Merit Requires Access
The myth of merit and the access we refuse to see
When I was a student at the Curtis Institute of Music, our professor let the trumpet studio observe the auditions behind the table with him. The experience taught me that each musician carries a different story that is invisible to us and that you start to hear more than just the notes.
I began to hear who started early, who had consistent instruction, who had access to high-level training, and who had the kind of support that allows talent to fully develop. And I also started to hear something else… the students who are just as musical, just as curious, just as capable, but whose playing carries the weight of gaps. Gaps in training. Gaps in opportunity. Gaps in access.
At the end of the day, the deliberations often came down to a very small percentage of those who auditioned with very little to no gaps in what we heard—only one trumpeter was allowed in each year. The explanation we fell back on was that “it’s all merit-based” and I’ve come to believe that’s only partially true.
Merit is often described as something clean and objective. The most prepared student advances and the best wins. The outcome reflects ability and effort. But sitting behind the table, it’s hard to ignore what’s actually being measured.
We’re not just hearing talent, but we are hearing years of accumulated opportunity, quality of instruction a student had access to, whether someone in their life knew how to guide them along the path, and whether they had the time, resources, and environment to practice at the level required. We’re hearing access layered over time and expressing itself as readiness. However, we’re calling that merit.
Over the past year, we’ve been hearing that everything should be “merit-based,” as if that will swing the pendulum back to where some want it. But that statement only makes sense if we believe everyone has had a fair chance to develop the merit we’re measuring.
And that’s where the story fell apart for me behind that audition table many years ago.
Because the reality is, many young musicians never get the chance to fully realize their potential because they didn’t have early exposure, consistent training, access to quality instruments, or even the knowledge that this path was possible. When those students fall short in an audition room, it can look like a lack of merit instead of a lack of access.
At Equity Arc, we’ve had the chance to watch something remarkable happen. When students are given high-level instruction, financial support, opportunities to perform and grow, a community that celebrates their identity, and expectations of success, they transform.
Students who might have been overlooked begin to dedicate more time to their private practice, win seats in competitive ensembles and programs, earn significant scholarships, gain admission to top conservatories, and step into spaces where they are underrepresented. Not because the standards changed, but rather because their preparation is at a place where their merit becomes undeniable.
What concerns me right now is not just the persistence of inequity, but the way we’re still talking about it. There’s a growing tendency to frame efforts to expand access as somehow being in tension with excellence. As if opening doors means lowering standards and providing opportunity means compromising merit. Access doesn’t dilute merit, but simply reveals it.
If we truly believe in merit and want a system where the best musicians rise to the top, then we have to be honest about what it takes to get there.
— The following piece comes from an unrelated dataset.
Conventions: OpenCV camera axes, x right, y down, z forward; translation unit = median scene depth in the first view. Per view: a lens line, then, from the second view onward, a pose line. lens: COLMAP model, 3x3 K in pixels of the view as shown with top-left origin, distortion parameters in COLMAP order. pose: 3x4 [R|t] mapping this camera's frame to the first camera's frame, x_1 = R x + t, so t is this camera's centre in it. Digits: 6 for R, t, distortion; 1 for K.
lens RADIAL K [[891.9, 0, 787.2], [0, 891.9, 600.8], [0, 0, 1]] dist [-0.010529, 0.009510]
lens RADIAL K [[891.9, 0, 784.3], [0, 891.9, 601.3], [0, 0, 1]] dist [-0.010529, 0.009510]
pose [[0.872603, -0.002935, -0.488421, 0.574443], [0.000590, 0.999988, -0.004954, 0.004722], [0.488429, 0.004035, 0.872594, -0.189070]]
Merit is the result of investment, opportunity, exposure, and belief over time. Is there enough time in two, four, or six years of collegiate study to take the third, fifth, or seventh ranked trumpeter and help them flourish? Is there enough time in a ten to fifteen minute audition to figure that out?
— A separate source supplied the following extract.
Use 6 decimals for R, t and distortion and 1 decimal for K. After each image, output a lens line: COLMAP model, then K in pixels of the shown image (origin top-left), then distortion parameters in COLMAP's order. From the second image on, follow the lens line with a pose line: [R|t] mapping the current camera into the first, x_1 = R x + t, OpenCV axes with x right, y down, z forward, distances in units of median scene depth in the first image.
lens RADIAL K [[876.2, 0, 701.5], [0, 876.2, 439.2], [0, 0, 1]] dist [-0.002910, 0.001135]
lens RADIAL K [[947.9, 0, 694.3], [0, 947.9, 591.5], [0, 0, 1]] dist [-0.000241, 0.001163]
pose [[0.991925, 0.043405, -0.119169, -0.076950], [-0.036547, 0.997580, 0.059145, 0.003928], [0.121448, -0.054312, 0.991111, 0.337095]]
So instead of asking “Was this earned?”, I’ve started asking a different question: “Who had the opportunity to earn it?” And maybe more importantly: “What would it look like to ensure that every student with the potential to excel actually gets that opportunity?”
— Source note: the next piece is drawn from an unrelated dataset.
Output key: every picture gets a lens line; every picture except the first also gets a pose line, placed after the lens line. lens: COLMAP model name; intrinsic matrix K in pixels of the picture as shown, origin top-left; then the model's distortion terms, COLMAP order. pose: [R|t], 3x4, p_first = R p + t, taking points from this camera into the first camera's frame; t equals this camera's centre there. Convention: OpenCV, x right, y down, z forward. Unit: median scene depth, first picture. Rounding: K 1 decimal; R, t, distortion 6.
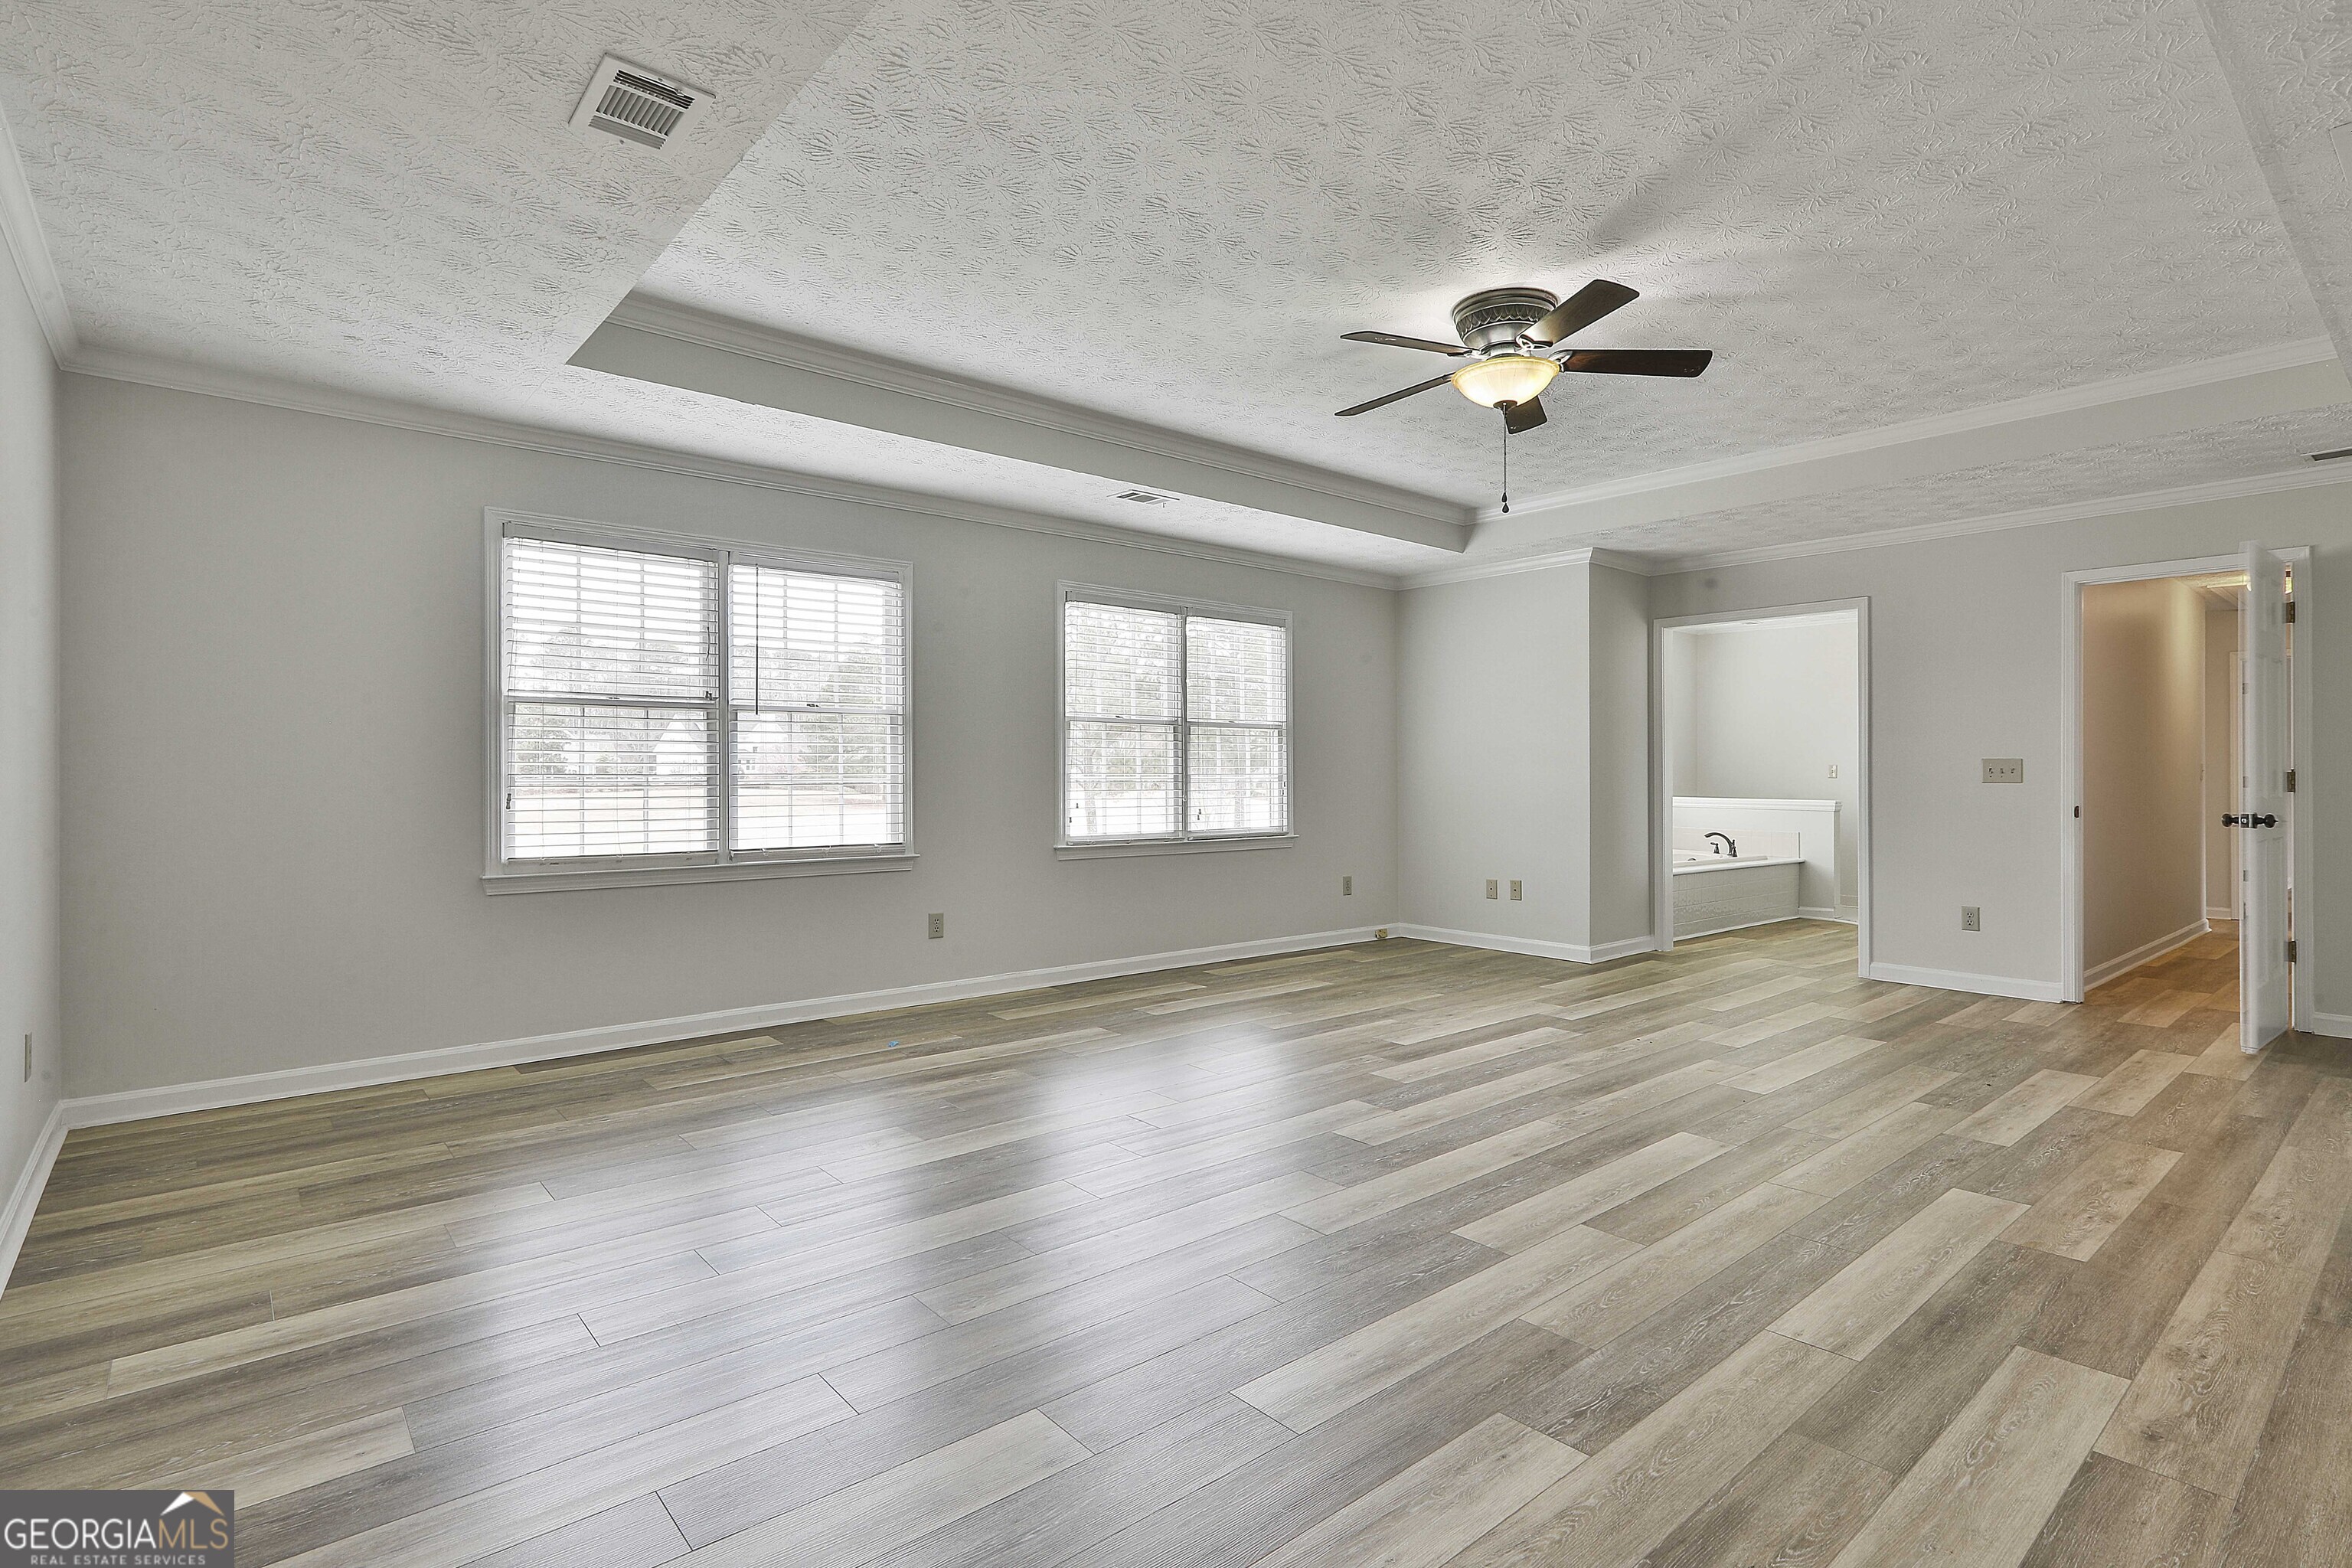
lens RADIAL K [[1133.0, 0, 1186.6], [0, 1133.0, 787.0], [0, 0, 1]] dist [-0.004647, 0.001378]
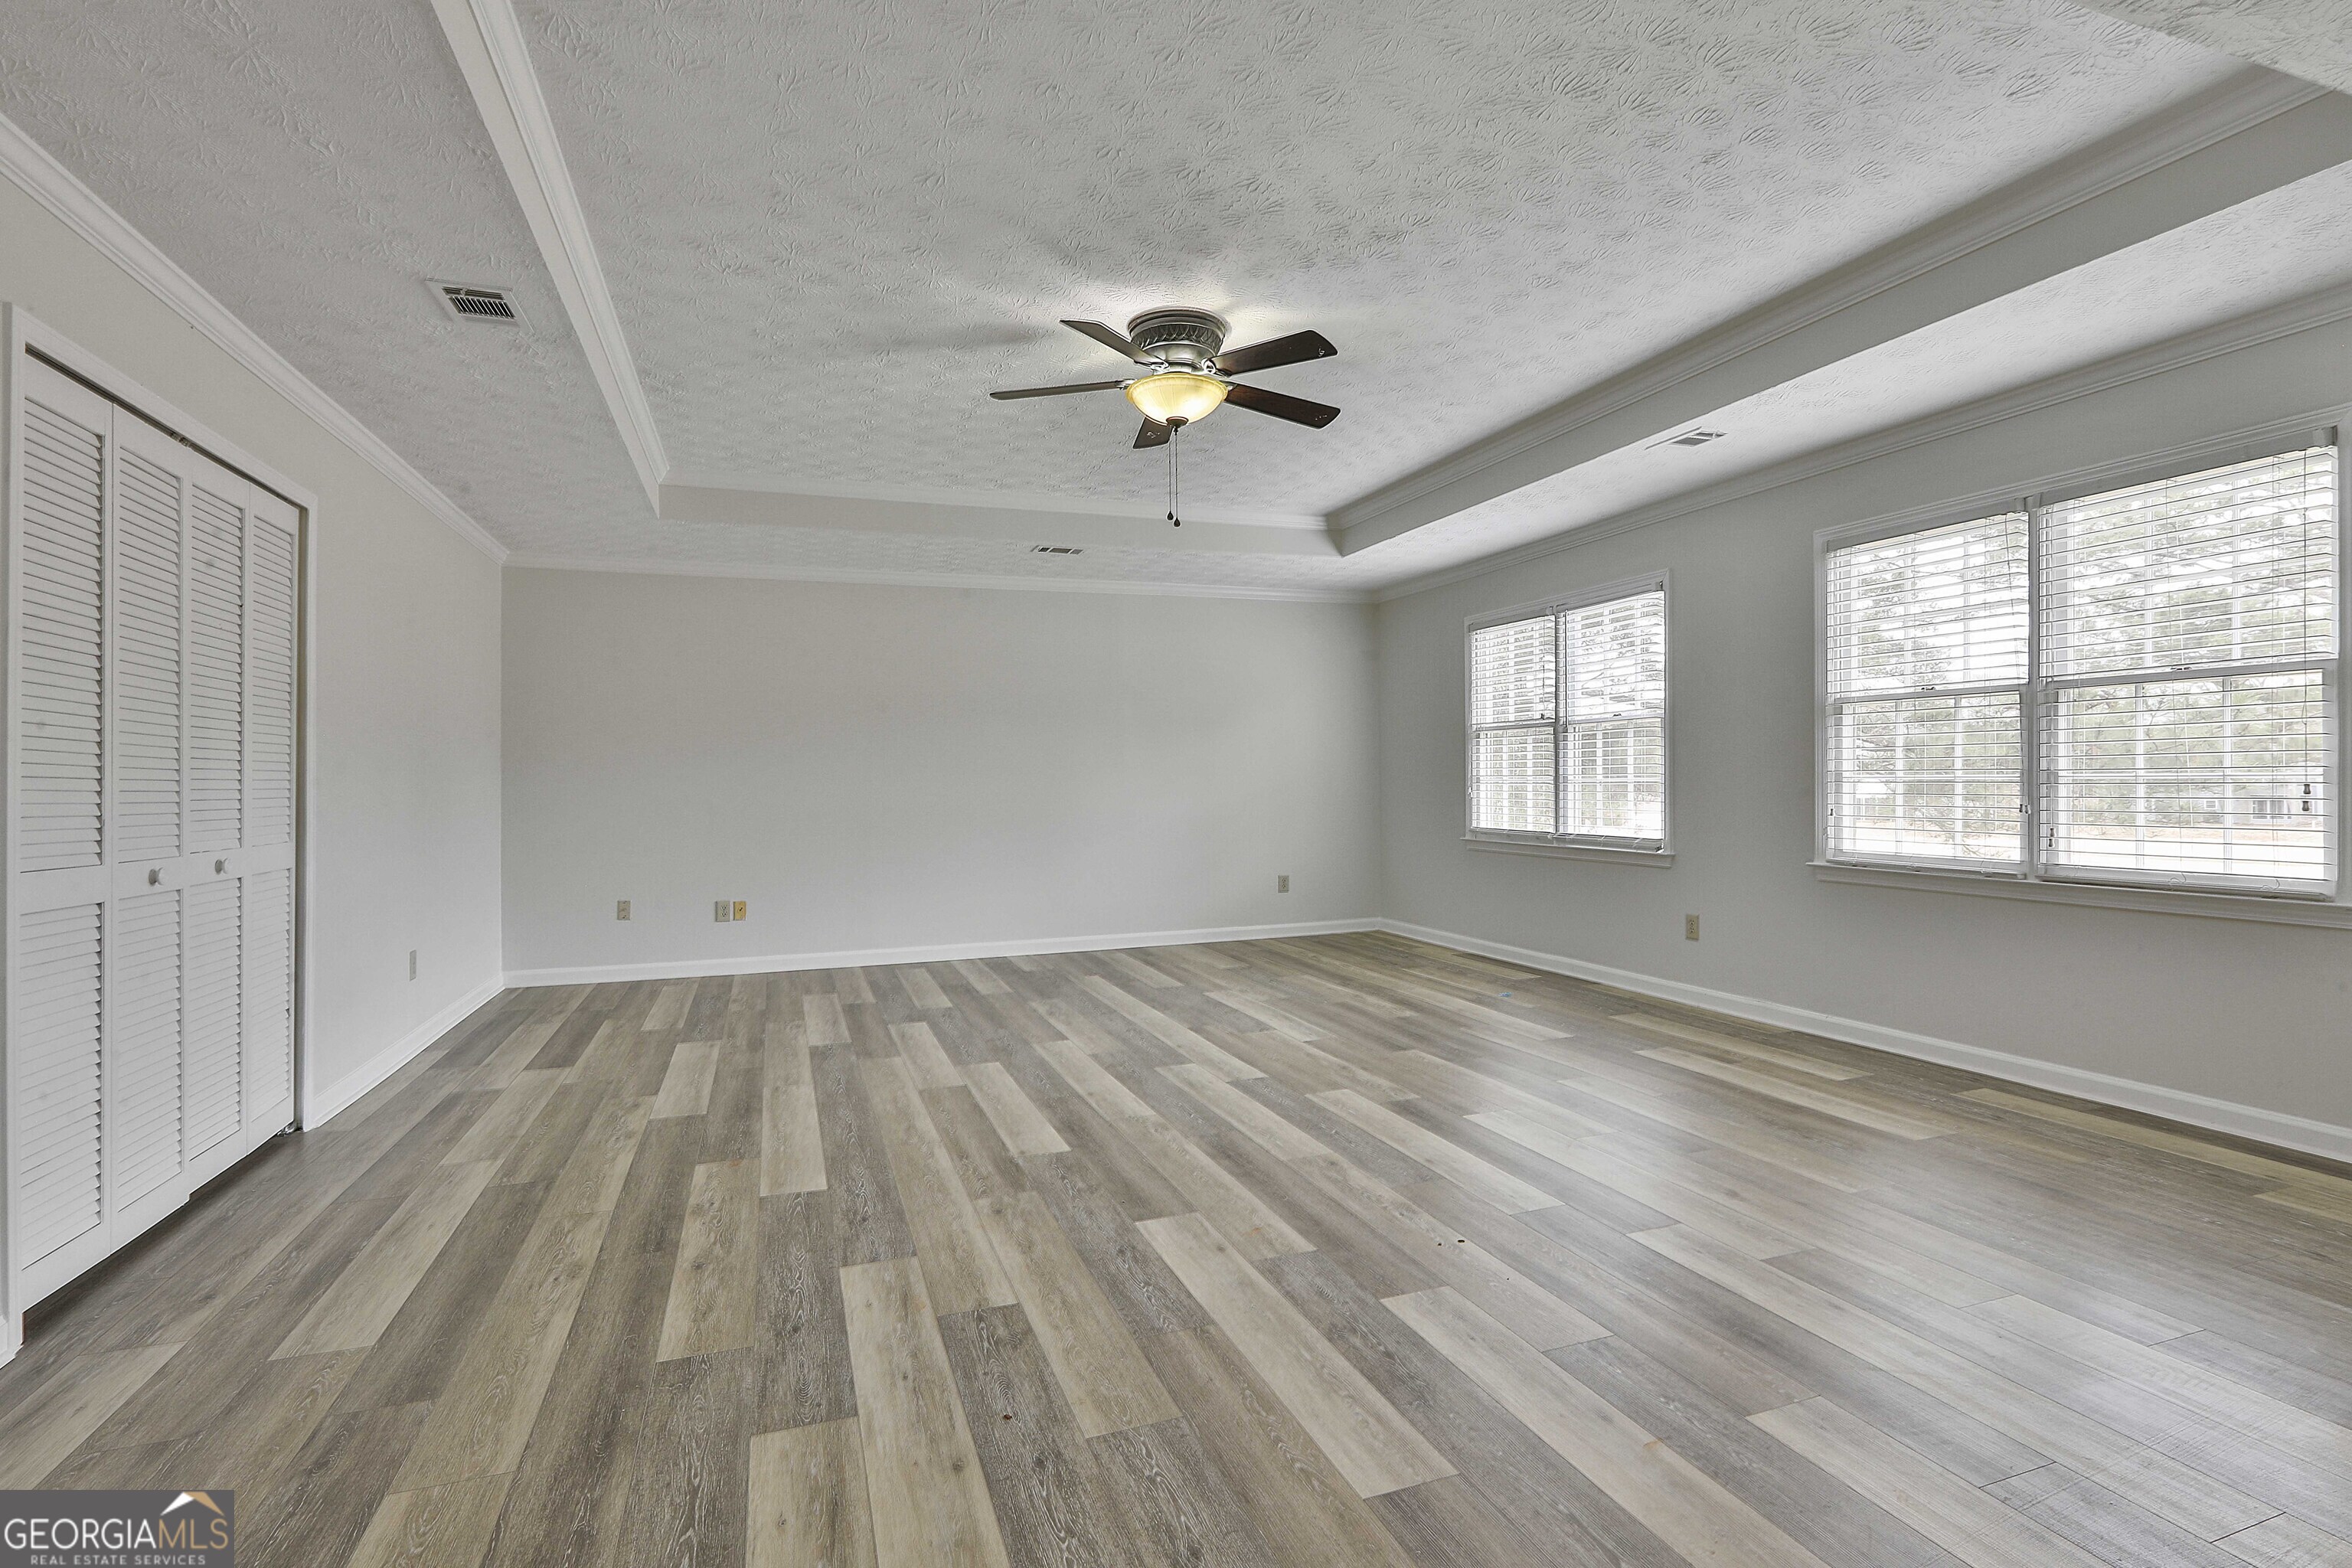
lens RADIAL K [[1133.0, 0, 1186.6], [0, 1133.0, 787.0], [0, 0, 1]] dist [-0.004647, 0.001378]
pose [[-0.348384, 0.006277, -0.937331, 1.449538], [-0.000882, 0.999975, 0.007024, -0.012416], [0.937352, 0.003273, -0.348369, 1.582479]]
I don’t believe we need to abandon merit, but I do believe we need to redefine how we understand it. Because if we continue to measure outcomes without examining the conditions that produced them, we will keep mistaking inequity for fairness. And we will continue to overlook extraordinary talent because it was never given the chance to fully emerge.
The goal isn’t to replace merit. It’s to build a system where merit can truly exist. And that begins with a simple truth: Merit requires access.


A terrific essay. Thank you!
As a parent who has a background in the arts, are there effective ways or opportunities from your perspective and experience to partner with the school district or other organizations to help provide more access and awareness to students that do not? I realize there are organizations that specifically target and help this population in specific communities but for districts or areas that do not have that, how can artistically educated parents be of service beyond their own children?